§ **GIVEN ENTRIES**
◆ ◆ ◆

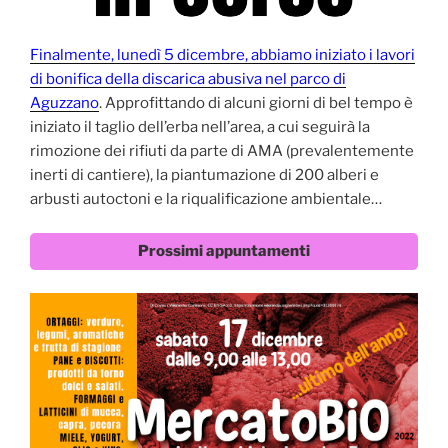
Finalmente, lunedì 5 dicembre, abbiamo iniziato i lavori
di bonifica della discarica abusiva nel parco di
Aguzzano
. Approfittando di alcuni giorni di bel tempo è
iniziato il taglio dell’erba nell’area, a cui seguirà la
rimozione dei rifiuti da parte di AMA (prevalentemente
inerti di cantiere), la piantumazione di 200 alberi e
arbusti autoctoni e la riqualificazione ambientale…
Prossimi appuntamenti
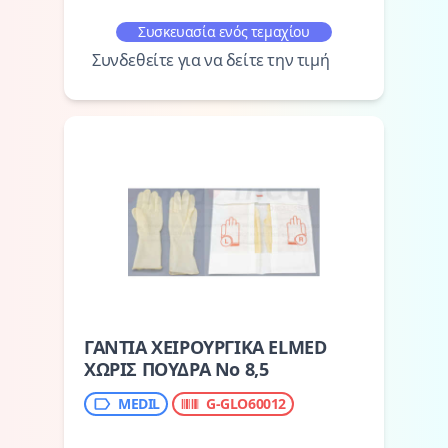
Συσκευασία ενός τεμαχίου
Συνδεθείτε για να δείτε την τιμή
ΓΑΝΤΙΑ ΧΕΙΡΟΥΡΓΙΚΑ ELMED
ΧΩΡΙΣ ΠΟΥΔΡΑ Νο 8,5
MEDIL
G-GLO60012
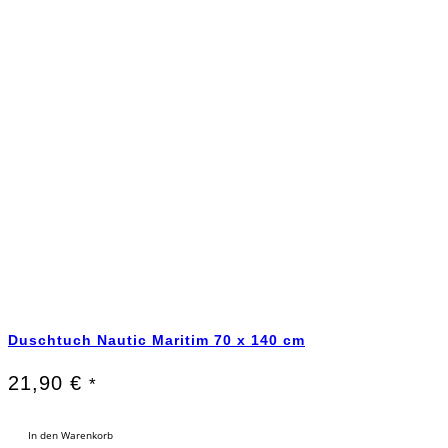
Duschtuch Nautic Maritim 70 x 140 cm
21,90
€
*
In den Warenkorb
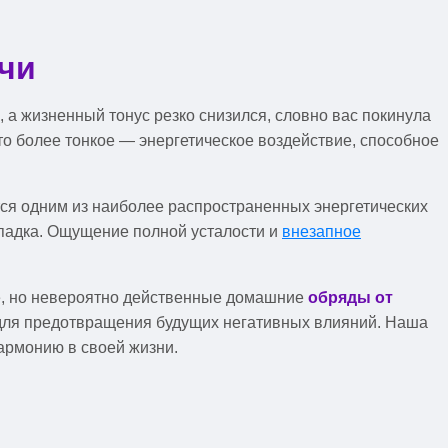
ачи
 а жизненный тонус резко снизился, словно вас покинула
то более тонкое — энергетическое воздействие, способное
тся одним из наиболее распространенных энергетических
упадка. Ощущение полной усталости и
внезапное
е, но невероятно действенные домашние
обряды от
и для предотвращения будущих негативных влияний. Наша
гармонию в своей жизни.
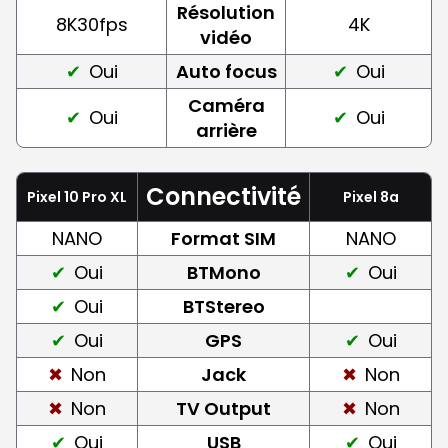
Résolution
8K30fps
4K
vidéo
Oui
Auto focus
Oui
Caméra
Oui
Oui
arrière
Connectivité
Pixel 10 Pro XL
Pixel 8a
NANO
Format SIM
NANO
Oui
BTMono
Oui
Oui
BTStereo
Oui
GPS
Oui
Non
Jack
Non
Non
TV Output
Non
Oui
USB
Oui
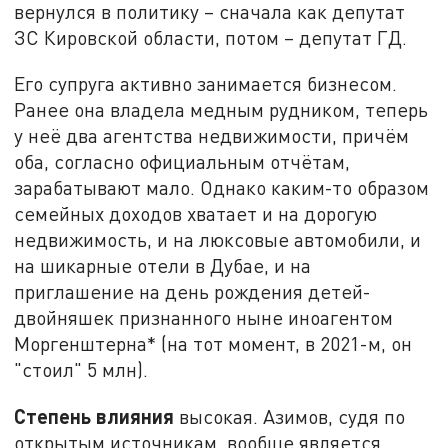
вернулся в политику – сначала как депутат
ЗС Кировской области, потом – депутат ГД.
Его супруга активно занимается бизнесом.
Ранее она владела медным рудником, теперь
у неё два агентства недвижимости, причём
оба, согласно официальным отчётам,
зарабатывают мало. Однако каким-то образом
семейных доходов хватает и на дорогую
недвижимость, и на люксовые автомобили, и
на шикарные отели в Дубае, и на
приглашение на день рождения детей-
двойняшек признанного ныне иноагентом
Моргенштерна* (на тот момент, в 2021-м, он
"стоил" 5 млн).
Степень влияния
высокая. Азимов, судя по
открытым источникам, вообще является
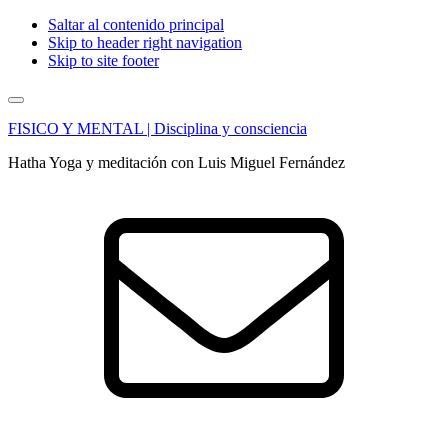
Saltar al contenido principal
Skip to header right navigation
Skip to site footer
Menu
FISICO Y MENTAL | Disciplina y consciencia
Hatha Yoga y meditación con Luis Miguel Fernández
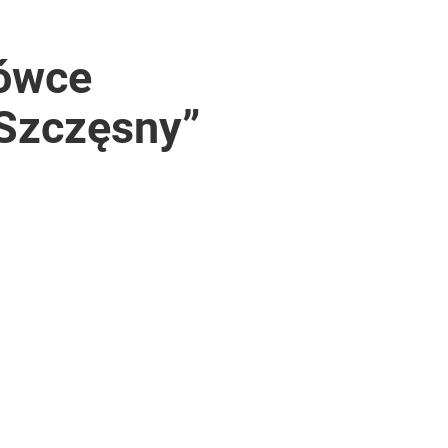
żówce
 Szczęsny”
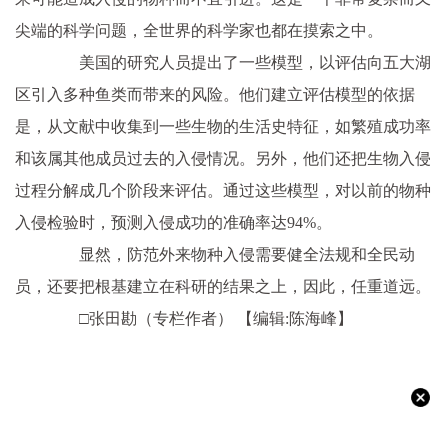
尖端的科学问题，全世界的科学家也都在摸索之中。
美国的研究人员提出了一些模型，以评估向五大湖
区引入多种鱼类而带来的风险。他们建立评估模型的依据
是，从文献中收集到一些生物的生活史特征，如繁殖成功率
和该属其他成员过去的入侵情况。另外，他们还把生物入侵
过程分解成几个阶段来评估。通过这些模型，对以前的物种
入侵检验时，预测入侵成功的准确率达94%。
显然，防范外来物种入侵需要健全法规和全民动
员，还要把根基建立在科研的结果之上，因此，任重道远。
□张田勘（专栏作者）
【编辑:陈海峰】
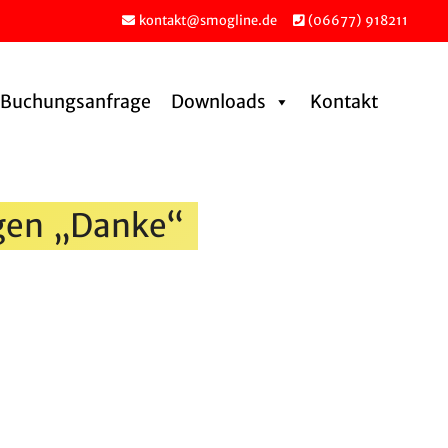
kontakt@smogline.de
(06677) 918211
Buchungs­an­frage
Downloads
Kontakt
agen „Danke“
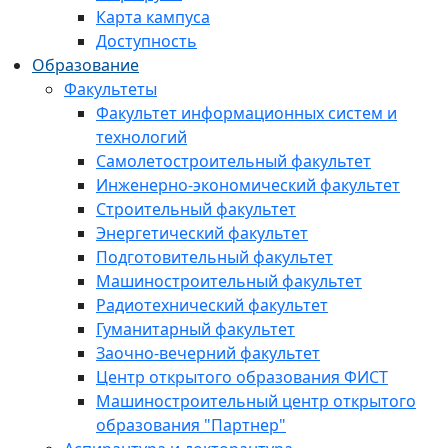
Карта кампуса
Доступность
Образование
Факультеты
Факультет информационных систем и
технологий
Самолетостроительный факультет
Инженерно-экономический факультет
Строительный факультет
Энергетический факультет
Подготовительный факультет
Машиностроительный факультет
Радиотехнический факультет
Гуманитарный факультет
Заочно-вечерний факультет
Центр открытого образования ФИСТ
Машиностроительный центр открытого
образования "Партнер"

◆ ◆ ◆

§ **TASK**
Retype the data word for word, starting with the line that contains "Saltar al contenido principal" and going on through the end of the data. Leave the pictures out.

§ **COMPLETED TASK**
Saltar al contenido principal
Skip to header right navigation
Skip to site footer
Menu
FISICO Y MENTAL | Disciplina y consciencia
Hatha Yoga y meditación con Luis Miguel Fernández
żówce
 Szczęsny”
尖端的科学问题，全世界的科学家也都在摸索之中。
美国的研究人员提出了一些模型，以评估向五大湖
区引入多种鱼类而带来的风险。他们建立评估模型的依据
是，从文献中收集到一些生物的生活史特征，如繁殖成功率
和该属其他成员过去的入侵情况。另外，他们还把生物入侵
过程分解成几个阶段来评估。通过这些模型，对以前的物种
入侵检验时，预测入侵成功的准确率达94%。
显然，防范外来物种入侵需要健全法规和全民动
员，还要把根基建立在科研的结果之上，因此，任重道远。
□张田勘（专栏作者）
【编辑:陈海峰】
kontakt@smogline.de
(06677) 918211
Buchungs­an­frage
Downloads
Kontakt
agen „Danke“
Карта кампуса
Доступность
Образование
Факультеты
Факультет информационных систем и
технологий
Самолетостроительный факультет
Инженерно-экономический факультет
Строительный факультет
Энергетический факультет
Подготовительный факультет
Машиностроительный факультет
Радиотехнический факультет
Гуманитарный факультет
Заочно-вечерний факультет
Центр открытого образования ФИСТ
Машиностроительный центр открытого
образования "Партнер"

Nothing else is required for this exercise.